More than one million students drop out of college each year. In fact, 36 million Americans hold some postsecondary education or training without completion. The overall college dropout rate in the U.S. is 40% for undergraduates, wherein the U.S. ranks 19th in graduation among 28 countries in OECD studies. In this article we identify the main reasons why students drop out of college, the ramifications of doing so, as well as some of the ways to avoid dropping out.
According to a recent study by the University Professional and Continuing Education Association (UPCEA). About 42% of college students drop out because of financial reasons, while 32% drop out because of family commitments and 30% due to the college not being the right fit for them.
A second study showed similar results in that finances, college fit and family issues are the main reasons that a student drops out of college. Distance from home is another key reason that many students drop out of college, another important element of college fit.

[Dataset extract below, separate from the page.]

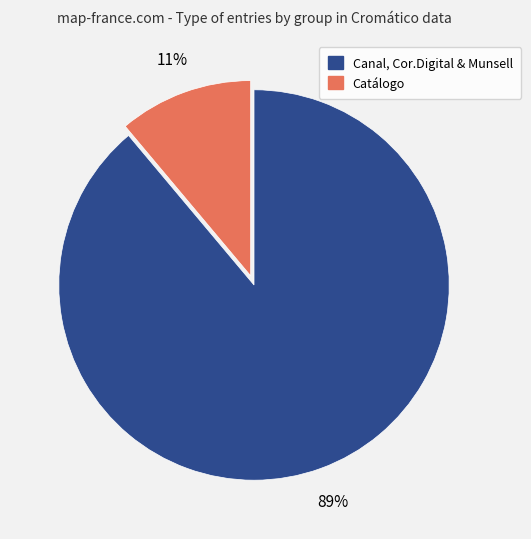

To the nearest percent, what is the difference between the largest and smallest slice percentages?

78%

With regards to student-athletes specifically – the NCAA graduation rate for athletic scholarship student-athletes (any amount of money received) that graduate from the college they enroll in full time as freshman is roughly 60% within 6 years of enrollment.
So why does this matter?
While dropping out of college is not always a negative thing, it can have very negative consequences for a student. A college dropout on average earns 35% less than a college graduate per year. Dropping out of college often means a higher likelihood of unemployment. You may face other consequences too, for instance, if you took out student loans or grants, you may have more immediate debt than you realize. The school you attend may also require you to pay them directly for any tuition you would have owed (CreditDonkey).
Looking at the reasons why students drop out of college helps us to formulate some strategies to avoid this outcome. While some of the reasons for dropping out may be completely out of your control, there are a number of things that aspiring college students can do before going to college to help maximize their chances of graduating, and in 4 years.
As you can see from the above research, one of the biggest reasons that students drop out of college is because of the significant finances involved. There are a number of strategies to help deal with the financial side of college.
Many students, and student-athletes, aim to overcome the financial burden of college through working while studying. While this is a great way to help offset the cost of college, it can also have a negative impact if too many hours are worked, as shown below.
Students should be conscious of the demands of the educational component of their college experience when looking at the overall financial picture and their ability to work. In addition to offsetting the cost through work, there are a number of other options available to help pay for college. These options should be thoroughly evaluated before committing to go to any college.
A Federal grant is free financial aid, from the U.S. Department of Education, that is awarded to students and families based on their financial needs. Federal grants don’t have to be repaid, which is a huge help for the students who qualify for them.
Just like grants, scholarships are free aid that doesn’t need to be repaid. However, scholarships are distributed based on merit or other factors, not financial need.
Merit-based scholarships are offered by a college based on prior academic performance — like your child’s Grade Point Average (GPA) or standardized test scores. This is determined when the school reviews your child’s college application.
Aspiring student-athletes can also look for athletic scholarships to help offset the financial commitment of their college degree.
Once you’ve exhausted all sources of free aid, college savings, and payment plan options, take a look at the leftover cost. How much more do you need to bridge the gap? It might be time to check out available federal and private loan options.
The research shows that a significant number of students drop out because they decide to go to a school that is not a good fit. This is usually the result of a flawed college search process that does not consider the correct factors when determining which schools to attend, or in other words, which schools are the best fit.
Athlete Match created the 10 Fit Points below, designed to assist students, and student-athletes, find their best fit schools.
The Athlete Match Platform helps you to find colleges that are a good fit, using the 10 Fit Points mentioned above. Athlete Match incorporated 30 years of experience with colleges and college coaches in creating the college search and filter tool you need in order to find your best fit college.
The comprehensive college search and filter tool allows you to find schools based on the academic, social and athletic factors mentioned above.
For more information on finding colleges that are a good fit for you, click here.
Family, Time Commitments & More
Some of the other reasons for students dropping out of college include: family, time commitments and distance from home. In terms of family, when a student is going through the process of evaluating which college to attend it is important that they plan with their parents. Parents definitely have a role to play in helping their kids find the right college and can help them to navigate each stage of the process.
Time commitments are also another important factor to consider when deciding on a college, particularly for students who will be playing a sport in college or working more than 15 hours a week to help pay for college. The amount of time available to get good grades needs to be evaluated before committing to a certain college destination.